• **Assigned task**
The expected result is a verbatim repetition of the lines from the start of the entries through the line containing "ring pip: (437, 84)", with the pictures removed.

• **Records supplied**
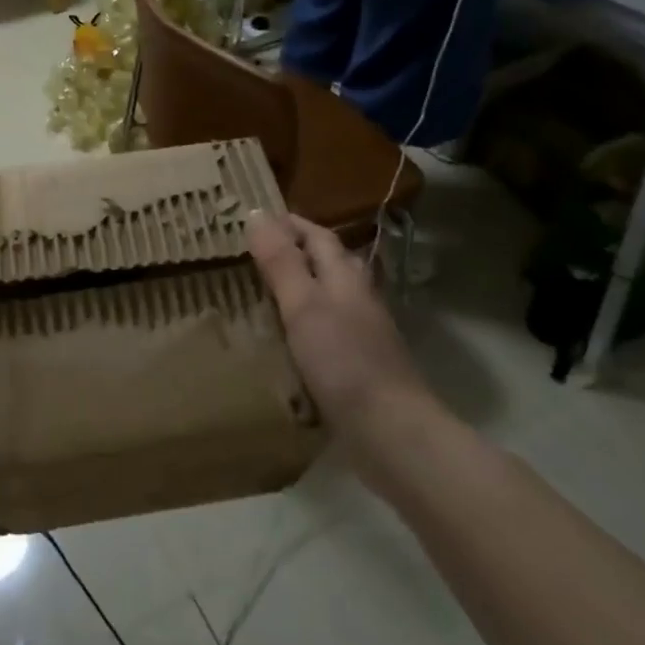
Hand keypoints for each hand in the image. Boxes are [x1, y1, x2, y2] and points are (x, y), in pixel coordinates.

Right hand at [246, 212, 427, 439]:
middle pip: (328, 263)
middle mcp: (357, 299)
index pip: (318, 236)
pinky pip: (326, 329)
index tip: (255, 217)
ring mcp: (361, 334)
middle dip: (295, 251)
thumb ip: (280, 262)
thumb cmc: (344, 360)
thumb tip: (256, 213)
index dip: (290, 224)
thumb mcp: (303, 305)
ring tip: (260, 290)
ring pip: (327, 296)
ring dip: (299, 286)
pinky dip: (303, 322)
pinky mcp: (357, 365)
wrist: (391, 431)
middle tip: (253, 252)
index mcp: (345, 277)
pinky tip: (284, 337)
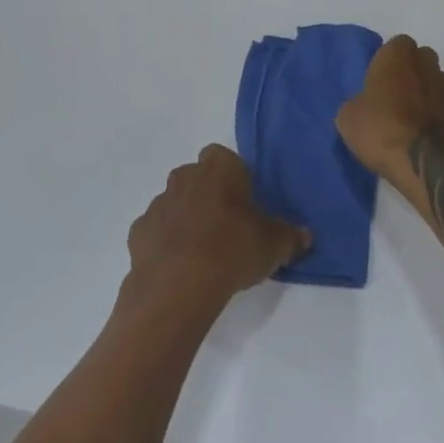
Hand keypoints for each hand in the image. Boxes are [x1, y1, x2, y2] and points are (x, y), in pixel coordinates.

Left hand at [125, 146, 309, 304]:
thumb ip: (290, 236)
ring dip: (185, 219)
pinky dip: (165, 243)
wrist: (178, 286)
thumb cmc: (232, 249)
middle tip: (226, 227)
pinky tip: (179, 267)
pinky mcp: (138, 233)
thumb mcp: (274, 244)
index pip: (223, 157)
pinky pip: (156, 231)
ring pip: (174, 203)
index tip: (243, 201)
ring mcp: (158, 204)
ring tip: (202, 252)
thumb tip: (305, 235)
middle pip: (197, 178)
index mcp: (219, 169)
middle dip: (208, 195)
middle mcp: (185, 177)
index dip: (233, 177)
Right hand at [336, 35, 443, 182]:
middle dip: (411, 73)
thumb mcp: (348, 117)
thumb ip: (358, 102)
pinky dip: (439, 120)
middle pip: (421, 61)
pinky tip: (426, 138)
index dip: (388, 61)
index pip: (396, 45)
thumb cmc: (381, 130)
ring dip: (426, 95)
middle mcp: (428, 65)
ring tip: (410, 120)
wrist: (424, 165)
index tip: (377, 81)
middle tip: (393, 97)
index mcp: (399, 55)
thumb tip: (365, 106)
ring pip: (437, 84)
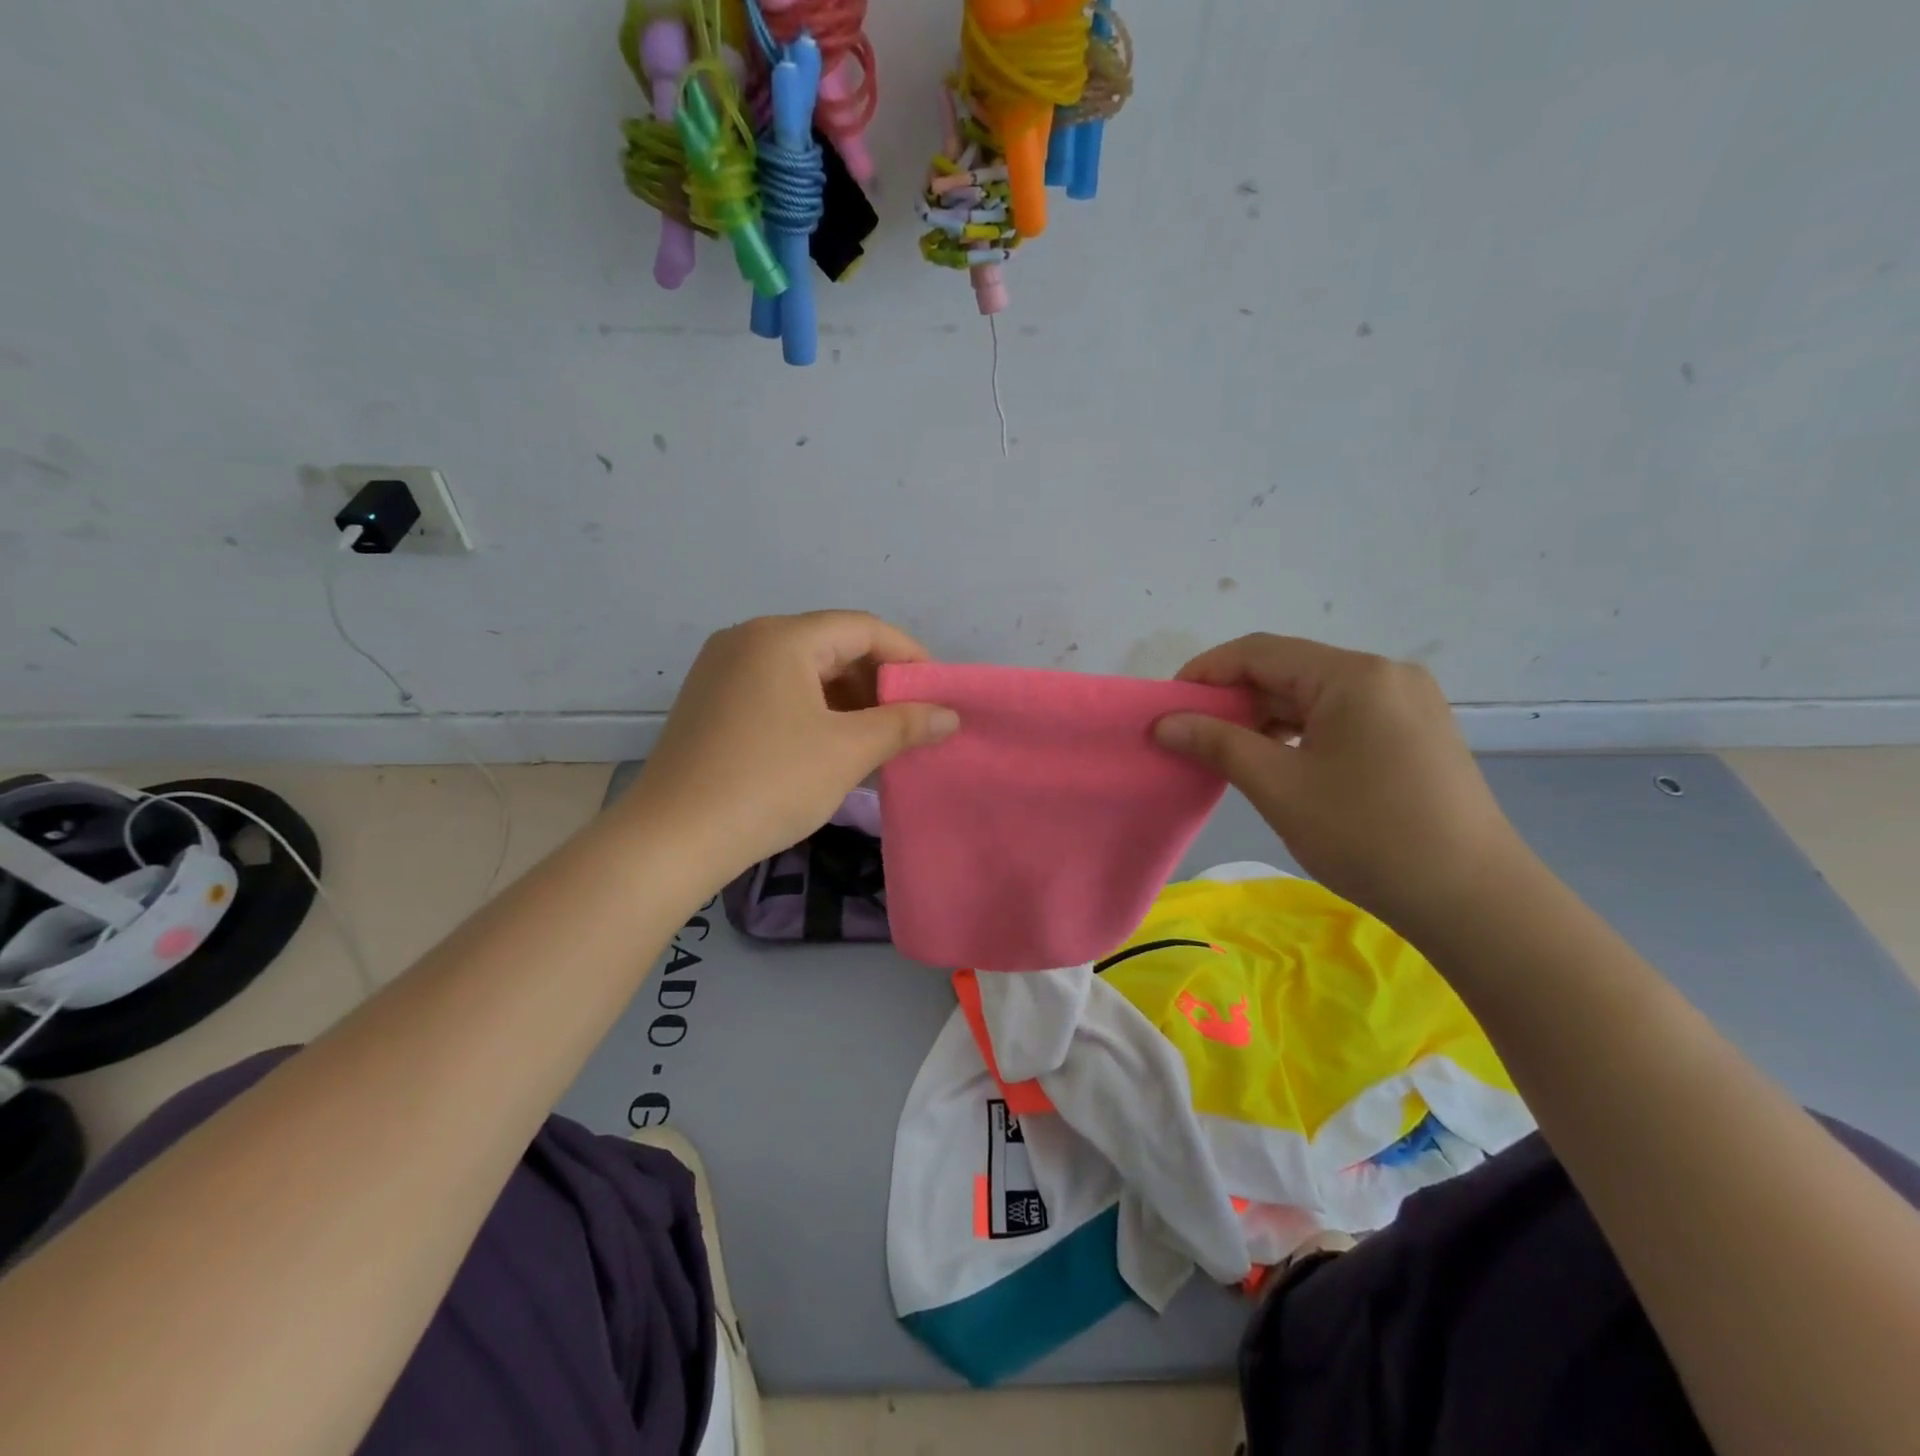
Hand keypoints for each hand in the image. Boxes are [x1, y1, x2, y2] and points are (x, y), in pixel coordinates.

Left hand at [626, 612, 958, 883]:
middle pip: (831, 645)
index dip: (908, 656)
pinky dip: (812, 709)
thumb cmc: (769, 784)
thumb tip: (950, 715)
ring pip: (803, 670)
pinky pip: (775, 689)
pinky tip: (829, 745)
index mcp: (781, 637)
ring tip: (874, 738)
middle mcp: (747, 639)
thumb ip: (905, 725)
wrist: (672, 839)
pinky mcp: (709, 700)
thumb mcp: (847, 752)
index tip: (936, 692)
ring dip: (846, 698)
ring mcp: (721, 668)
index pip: (863, 628)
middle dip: (876, 681)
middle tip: (908, 721)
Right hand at [1154, 634, 1528, 934]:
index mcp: (1353, 675)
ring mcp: (1407, 701)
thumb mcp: (1279, 787)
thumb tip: (1163, 722)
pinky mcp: (1416, 730)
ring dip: (1265, 716)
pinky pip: (1342, 715)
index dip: (1205, 672)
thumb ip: (1217, 743)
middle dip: (1234, 697)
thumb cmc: (1367, 836)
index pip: (1259, 652)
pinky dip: (1300, 730)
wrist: (1472, 898)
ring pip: (1315, 694)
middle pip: (1289, 669)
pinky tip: (1278, 759)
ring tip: (1228, 750)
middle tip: (1191, 734)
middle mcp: (1385, 674)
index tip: (1166, 705)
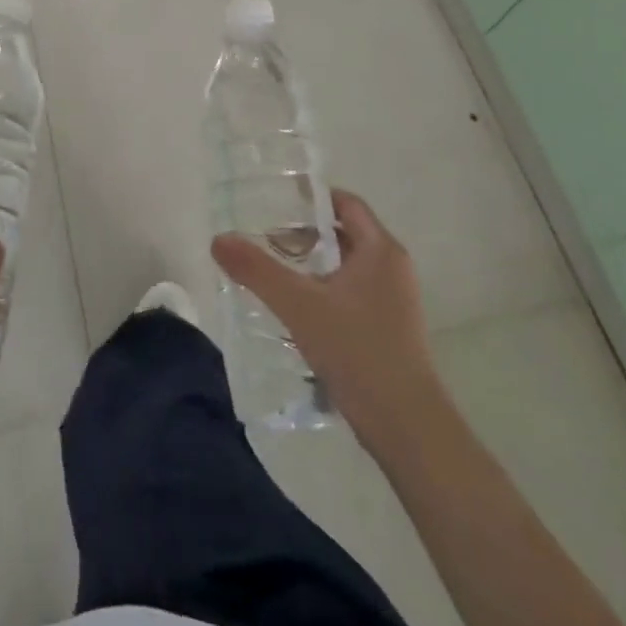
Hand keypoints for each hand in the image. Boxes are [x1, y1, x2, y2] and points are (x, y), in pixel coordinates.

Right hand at [210, 188, 439, 425]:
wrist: (407, 426)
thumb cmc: (357, 351)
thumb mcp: (298, 305)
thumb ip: (256, 269)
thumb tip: (218, 239)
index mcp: (381, 250)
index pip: (346, 203)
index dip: (311, 198)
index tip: (275, 203)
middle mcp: (392, 267)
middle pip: (344, 233)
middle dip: (305, 234)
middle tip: (264, 240)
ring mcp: (395, 300)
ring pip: (347, 266)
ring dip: (312, 264)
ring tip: (273, 273)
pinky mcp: (390, 329)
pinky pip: (352, 293)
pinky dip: (324, 290)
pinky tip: (297, 311)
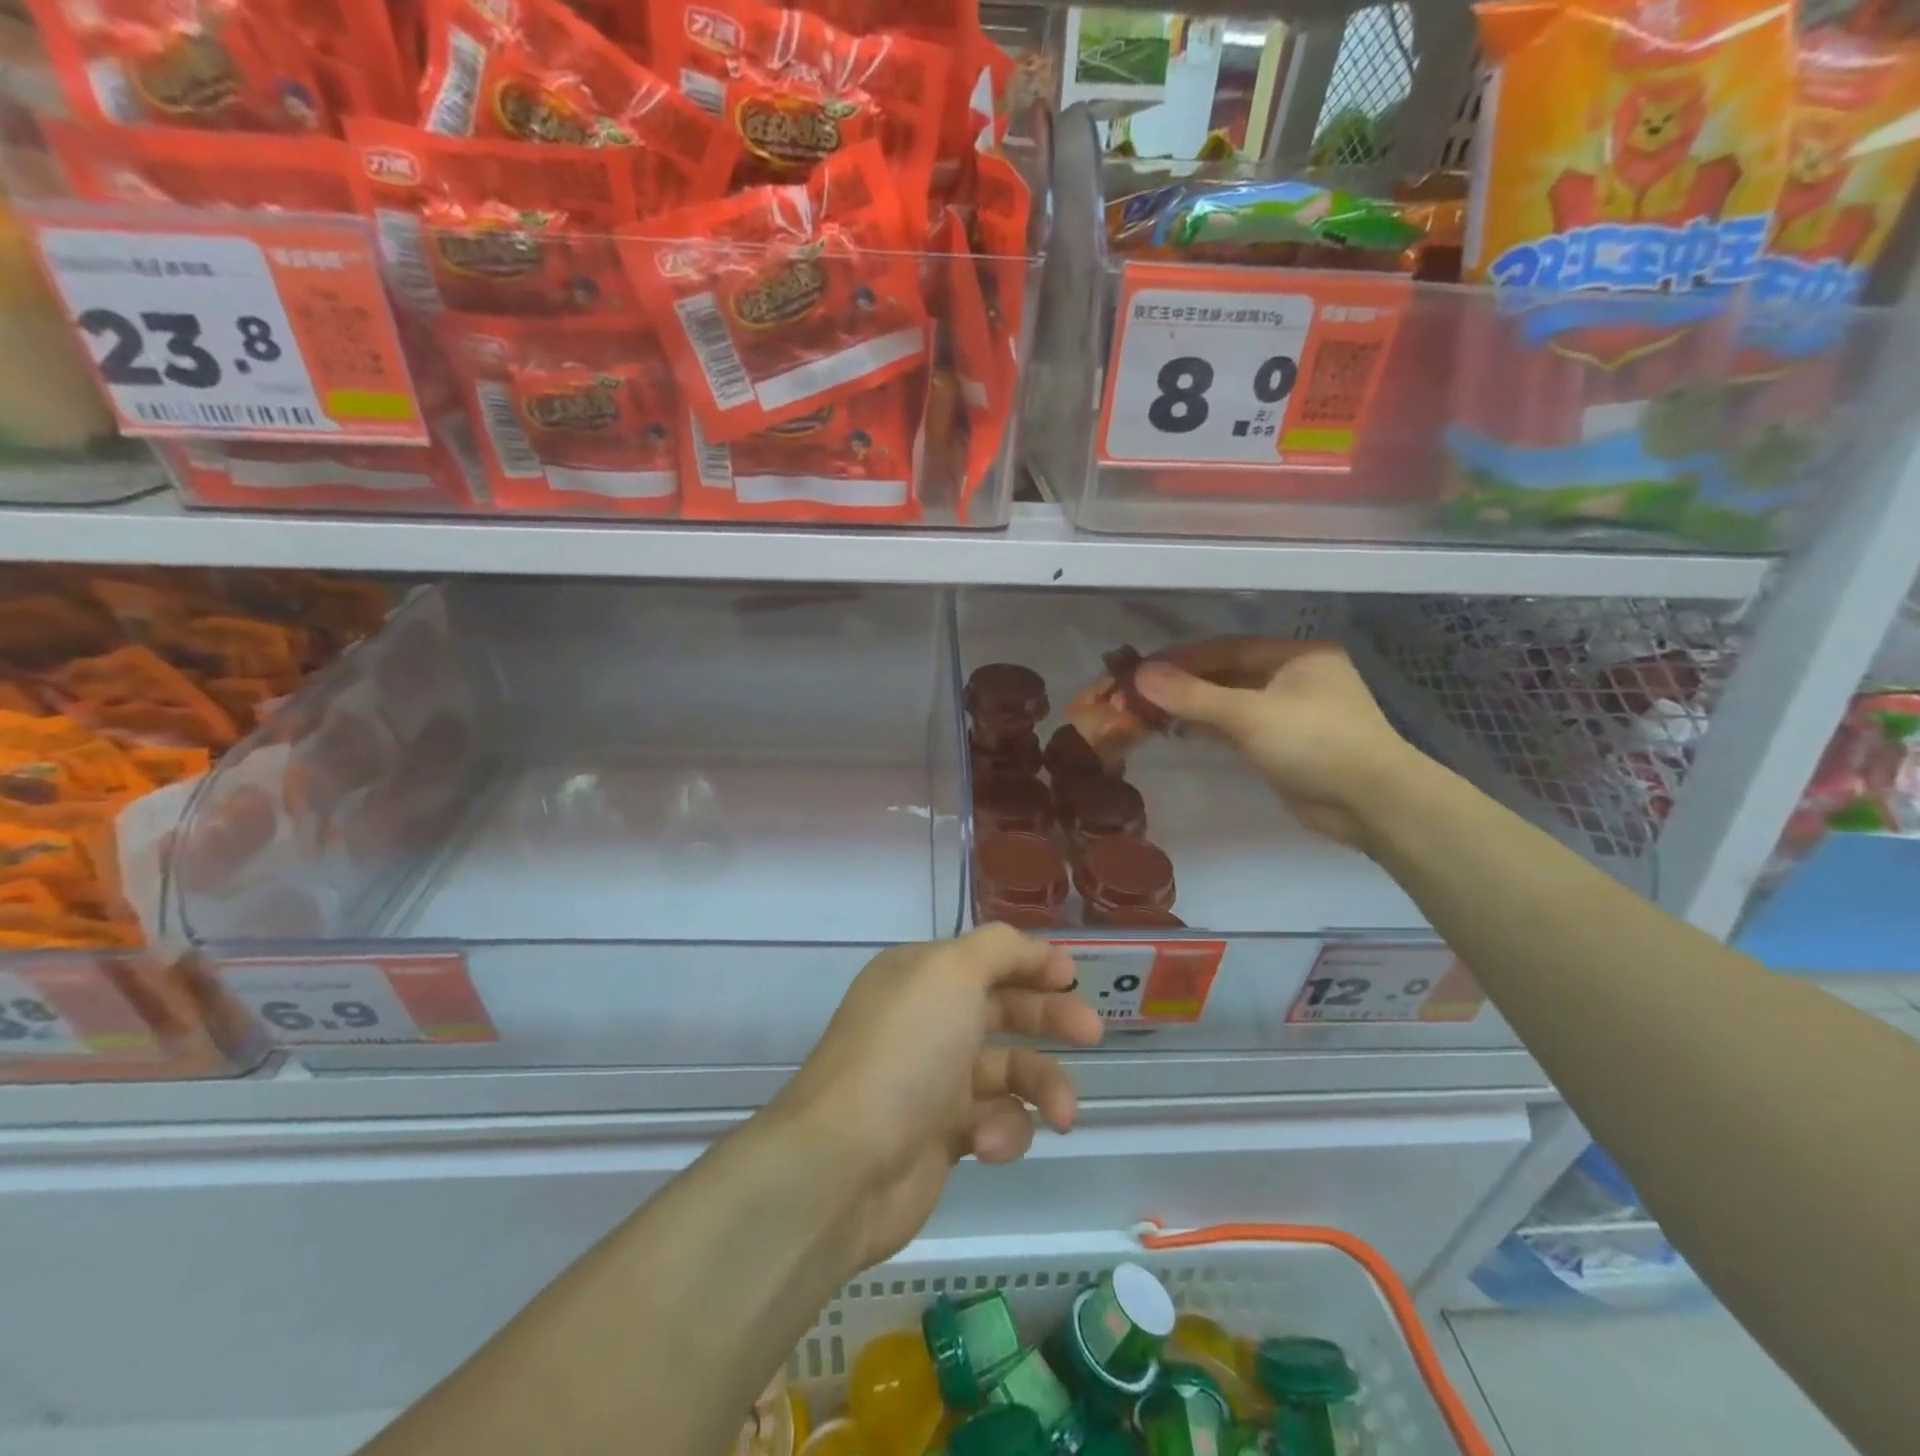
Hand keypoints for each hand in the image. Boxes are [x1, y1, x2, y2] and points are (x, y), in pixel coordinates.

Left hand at [775, 925, 1103, 1269]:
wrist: (847, 1163)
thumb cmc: (906, 1051)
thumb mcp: (952, 972)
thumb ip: (998, 948)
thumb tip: (1030, 948)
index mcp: (920, 976)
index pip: (986, 957)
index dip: (1031, 962)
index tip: (1072, 975)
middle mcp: (926, 1021)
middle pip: (1003, 1009)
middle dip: (1050, 1018)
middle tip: (1092, 1032)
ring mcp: (933, 1079)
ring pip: (1009, 1071)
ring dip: (1042, 1086)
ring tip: (1063, 1112)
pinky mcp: (942, 1136)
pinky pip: (995, 1122)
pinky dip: (1004, 1131)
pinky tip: (991, 1144)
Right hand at [1134, 645, 1416, 849]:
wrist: (1371, 803)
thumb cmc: (1315, 742)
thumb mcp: (1249, 715)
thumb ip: (1193, 696)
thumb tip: (1140, 675)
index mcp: (1296, 655)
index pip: (1227, 648)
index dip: (1181, 658)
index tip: (1140, 669)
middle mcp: (1294, 677)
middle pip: (1226, 674)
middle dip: (1183, 684)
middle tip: (1137, 694)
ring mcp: (1290, 713)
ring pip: (1230, 702)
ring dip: (1193, 707)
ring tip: (1148, 713)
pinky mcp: (1284, 744)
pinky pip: (1237, 727)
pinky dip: (1209, 728)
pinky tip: (1178, 732)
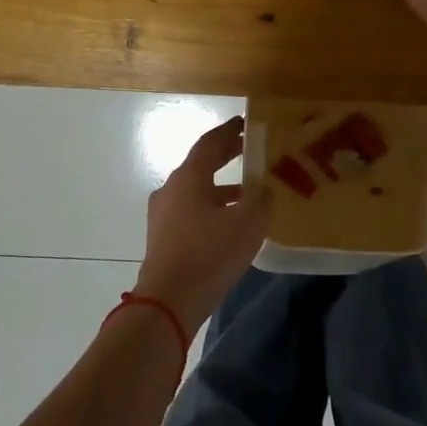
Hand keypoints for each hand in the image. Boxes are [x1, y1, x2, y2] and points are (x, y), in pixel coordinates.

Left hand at [134, 117, 271, 330]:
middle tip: (249, 150)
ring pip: (196, 190)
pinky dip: (212, 207)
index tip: (245, 123)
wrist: (168, 302)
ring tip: (249, 192)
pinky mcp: (163, 238)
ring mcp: (163, 215)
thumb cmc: (209, 254)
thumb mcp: (248, 223)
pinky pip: (191, 211)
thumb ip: (261, 199)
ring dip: (221, 186)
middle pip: (200, 164)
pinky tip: (231, 224)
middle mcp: (171, 189)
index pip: (209, 143)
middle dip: (225, 156)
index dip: (229, 131)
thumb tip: (263, 190)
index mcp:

• **Response to the task**
Hand keypoints for each hand in the image. Boxes are [x1, y1, x2, y2] and points are (x, y), in pixel coordinates.

Right hand at [246, 212, 427, 439]:
middle pip: (328, 263)
middle mcp: (357, 299)
index pip: (318, 236)
pinky pip: (326, 329)
index tip: (255, 217)
ring mcp: (361, 334)
middle dip: (295, 251)
thumb ip: (280, 262)
thumb cmc: (344, 360)
thumb tip: (256, 213)
index dip: (290, 224)
thumb mcp: (303, 305)
ring tip: (260, 290)
ring pip: (327, 296)
ring dip: (299, 286)
pinky dip: (303, 322)
pinky mcp: (357, 365)
wrist: (391, 431)
middle tip: (253, 252)
index mcp: (345, 277)
pinky tip: (284, 337)
Hand keypoints for each hand in the image. Boxes are [x1, y1, x2, y2] and points are (x, y), in pixel coordinates.

Left hand at [125, 146, 309, 304]:
thumb ip: (290, 236)
ring dip: (185, 219)
pinky dip: (165, 243)
wrist: (178, 286)
thumb cmc: (232, 249)
middle tip: (226, 227)
pinky tip: (179, 267)
pinky mcp: (138, 233)
thumb mcp: (274, 244)
index pip: (223, 157)
pinky pip: (156, 231)
ring pip: (174, 203)
index tip: (243, 201)
ring mcp: (158, 204)
ring tip: (202, 252)
thumb tip: (305, 235)
middle pip: (197, 178)
index mcp: (219, 169)
middle dip: (208, 195)
middle mcp: (185, 177)
index dip: (233, 177)
Right hand at [336, 35, 443, 182]:
middle dip: (411, 73)
thumb mcp: (348, 117)
thumb ip: (358, 102)
pinky dip: (439, 120)
middle pip: (421, 61)
pinky tip: (426, 138)
index dip: (388, 61)
index pip: (396, 45)
thumb cmc: (381, 130)
ring dip: (426, 95)
middle mcp: (428, 65)
ring tip: (410, 120)
wrist: (424, 165)
index tip: (377, 81)
middle tip: (393, 97)
index mcp: (399, 55)
thumb tip: (365, 106)
ring pip: (437, 84)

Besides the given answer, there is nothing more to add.